Go line by line through the entries and show those that hold the string "flies".
**** Data records ****
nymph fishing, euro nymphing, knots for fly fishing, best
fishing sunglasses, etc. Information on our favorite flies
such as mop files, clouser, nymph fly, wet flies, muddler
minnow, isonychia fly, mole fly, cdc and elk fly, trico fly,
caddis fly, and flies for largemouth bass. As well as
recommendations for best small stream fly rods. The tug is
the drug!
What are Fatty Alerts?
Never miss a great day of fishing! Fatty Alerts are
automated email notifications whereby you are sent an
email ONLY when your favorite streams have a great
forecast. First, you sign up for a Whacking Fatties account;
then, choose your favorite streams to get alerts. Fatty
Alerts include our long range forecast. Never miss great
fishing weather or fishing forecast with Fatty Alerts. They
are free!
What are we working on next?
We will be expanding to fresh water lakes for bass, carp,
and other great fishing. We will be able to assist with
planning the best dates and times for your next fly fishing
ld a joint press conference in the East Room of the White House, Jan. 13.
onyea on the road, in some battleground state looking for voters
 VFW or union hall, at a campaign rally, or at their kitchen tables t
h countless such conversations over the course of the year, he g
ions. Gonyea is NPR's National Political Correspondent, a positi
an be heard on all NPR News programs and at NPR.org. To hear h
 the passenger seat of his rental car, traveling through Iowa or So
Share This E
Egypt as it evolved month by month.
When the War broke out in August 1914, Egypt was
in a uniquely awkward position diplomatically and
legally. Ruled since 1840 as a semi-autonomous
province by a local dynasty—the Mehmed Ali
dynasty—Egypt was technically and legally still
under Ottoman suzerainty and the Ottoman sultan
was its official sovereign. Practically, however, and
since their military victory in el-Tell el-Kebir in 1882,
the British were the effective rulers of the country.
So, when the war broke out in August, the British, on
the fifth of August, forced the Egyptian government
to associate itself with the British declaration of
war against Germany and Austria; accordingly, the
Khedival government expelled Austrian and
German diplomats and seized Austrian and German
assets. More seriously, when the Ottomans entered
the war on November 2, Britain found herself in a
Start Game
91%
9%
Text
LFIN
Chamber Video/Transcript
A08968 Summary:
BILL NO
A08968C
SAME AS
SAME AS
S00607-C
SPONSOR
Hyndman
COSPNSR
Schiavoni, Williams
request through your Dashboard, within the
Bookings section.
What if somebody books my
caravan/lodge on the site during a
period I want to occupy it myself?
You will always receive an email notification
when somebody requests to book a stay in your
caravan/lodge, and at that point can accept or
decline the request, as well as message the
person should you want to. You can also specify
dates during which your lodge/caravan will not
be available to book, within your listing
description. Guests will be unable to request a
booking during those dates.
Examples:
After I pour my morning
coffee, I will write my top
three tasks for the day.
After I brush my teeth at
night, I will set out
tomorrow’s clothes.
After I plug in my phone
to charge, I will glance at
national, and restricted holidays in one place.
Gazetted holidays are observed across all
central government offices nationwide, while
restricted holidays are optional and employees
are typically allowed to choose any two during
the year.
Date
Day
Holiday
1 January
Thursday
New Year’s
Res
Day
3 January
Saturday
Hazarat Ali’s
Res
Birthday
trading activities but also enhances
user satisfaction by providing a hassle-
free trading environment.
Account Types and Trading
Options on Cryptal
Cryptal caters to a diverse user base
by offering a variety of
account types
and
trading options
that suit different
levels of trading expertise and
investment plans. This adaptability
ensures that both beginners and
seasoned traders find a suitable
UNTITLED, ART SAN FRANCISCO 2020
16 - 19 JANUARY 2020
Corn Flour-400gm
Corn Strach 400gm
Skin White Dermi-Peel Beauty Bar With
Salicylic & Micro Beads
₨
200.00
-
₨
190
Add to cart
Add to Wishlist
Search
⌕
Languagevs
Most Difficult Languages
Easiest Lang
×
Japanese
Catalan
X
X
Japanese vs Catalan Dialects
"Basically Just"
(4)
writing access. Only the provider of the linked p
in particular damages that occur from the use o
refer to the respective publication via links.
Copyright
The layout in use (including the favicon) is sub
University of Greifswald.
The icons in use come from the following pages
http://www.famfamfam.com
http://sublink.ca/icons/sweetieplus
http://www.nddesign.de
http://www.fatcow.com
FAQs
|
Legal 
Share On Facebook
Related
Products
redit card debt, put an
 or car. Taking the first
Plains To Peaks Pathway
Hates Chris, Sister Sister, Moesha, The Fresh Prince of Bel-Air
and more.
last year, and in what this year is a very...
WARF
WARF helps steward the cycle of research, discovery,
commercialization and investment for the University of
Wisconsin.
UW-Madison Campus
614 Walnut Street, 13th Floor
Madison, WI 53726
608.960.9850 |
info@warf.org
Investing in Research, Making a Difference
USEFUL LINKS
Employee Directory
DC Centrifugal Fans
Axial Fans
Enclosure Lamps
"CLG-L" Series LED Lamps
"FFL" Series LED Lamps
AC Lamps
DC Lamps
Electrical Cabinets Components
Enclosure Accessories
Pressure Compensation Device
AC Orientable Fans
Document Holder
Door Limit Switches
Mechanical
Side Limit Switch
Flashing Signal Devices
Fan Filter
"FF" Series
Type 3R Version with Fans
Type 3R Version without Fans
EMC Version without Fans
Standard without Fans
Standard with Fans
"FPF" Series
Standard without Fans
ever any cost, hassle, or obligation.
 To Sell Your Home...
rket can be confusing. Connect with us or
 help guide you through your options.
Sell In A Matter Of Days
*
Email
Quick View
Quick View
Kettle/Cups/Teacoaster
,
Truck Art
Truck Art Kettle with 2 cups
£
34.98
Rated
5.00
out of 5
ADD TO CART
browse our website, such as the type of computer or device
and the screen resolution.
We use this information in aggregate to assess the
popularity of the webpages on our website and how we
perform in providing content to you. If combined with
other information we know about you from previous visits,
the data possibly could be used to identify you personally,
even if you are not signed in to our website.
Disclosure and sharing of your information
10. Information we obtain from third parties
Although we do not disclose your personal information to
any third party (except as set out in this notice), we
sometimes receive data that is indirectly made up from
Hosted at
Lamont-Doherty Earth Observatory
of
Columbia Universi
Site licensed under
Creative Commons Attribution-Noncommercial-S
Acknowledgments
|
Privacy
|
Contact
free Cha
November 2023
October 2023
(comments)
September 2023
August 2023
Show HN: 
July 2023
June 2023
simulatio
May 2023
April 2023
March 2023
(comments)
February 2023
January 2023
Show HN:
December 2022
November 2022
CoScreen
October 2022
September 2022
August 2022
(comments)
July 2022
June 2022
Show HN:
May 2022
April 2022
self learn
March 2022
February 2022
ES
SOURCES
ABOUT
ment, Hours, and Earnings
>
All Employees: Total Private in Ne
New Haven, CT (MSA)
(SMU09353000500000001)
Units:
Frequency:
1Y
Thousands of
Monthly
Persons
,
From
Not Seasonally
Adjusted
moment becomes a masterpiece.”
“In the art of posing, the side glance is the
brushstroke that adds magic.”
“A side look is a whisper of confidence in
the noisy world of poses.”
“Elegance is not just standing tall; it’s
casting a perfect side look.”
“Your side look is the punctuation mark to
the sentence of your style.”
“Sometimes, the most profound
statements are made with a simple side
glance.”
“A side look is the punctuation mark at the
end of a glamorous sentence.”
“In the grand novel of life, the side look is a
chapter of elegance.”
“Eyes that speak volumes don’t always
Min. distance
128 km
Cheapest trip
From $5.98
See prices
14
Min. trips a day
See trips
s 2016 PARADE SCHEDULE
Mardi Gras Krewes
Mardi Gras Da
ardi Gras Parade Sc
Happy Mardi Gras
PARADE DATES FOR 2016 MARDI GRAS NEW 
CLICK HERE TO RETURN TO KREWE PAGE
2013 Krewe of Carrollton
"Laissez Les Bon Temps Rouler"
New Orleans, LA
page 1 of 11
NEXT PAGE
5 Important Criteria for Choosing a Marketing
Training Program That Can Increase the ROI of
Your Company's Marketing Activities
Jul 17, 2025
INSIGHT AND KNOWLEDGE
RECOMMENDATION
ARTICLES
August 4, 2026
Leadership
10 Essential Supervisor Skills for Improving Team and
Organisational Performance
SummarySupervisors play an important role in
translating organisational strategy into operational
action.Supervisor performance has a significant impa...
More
****
- [Worked solution]:
fishing sunglasses, etc. Information on our favorite flies
such as mop files, clouser, nymph fly, wet flies, muddler
caddis fly, and flies for largemouth bass. As well as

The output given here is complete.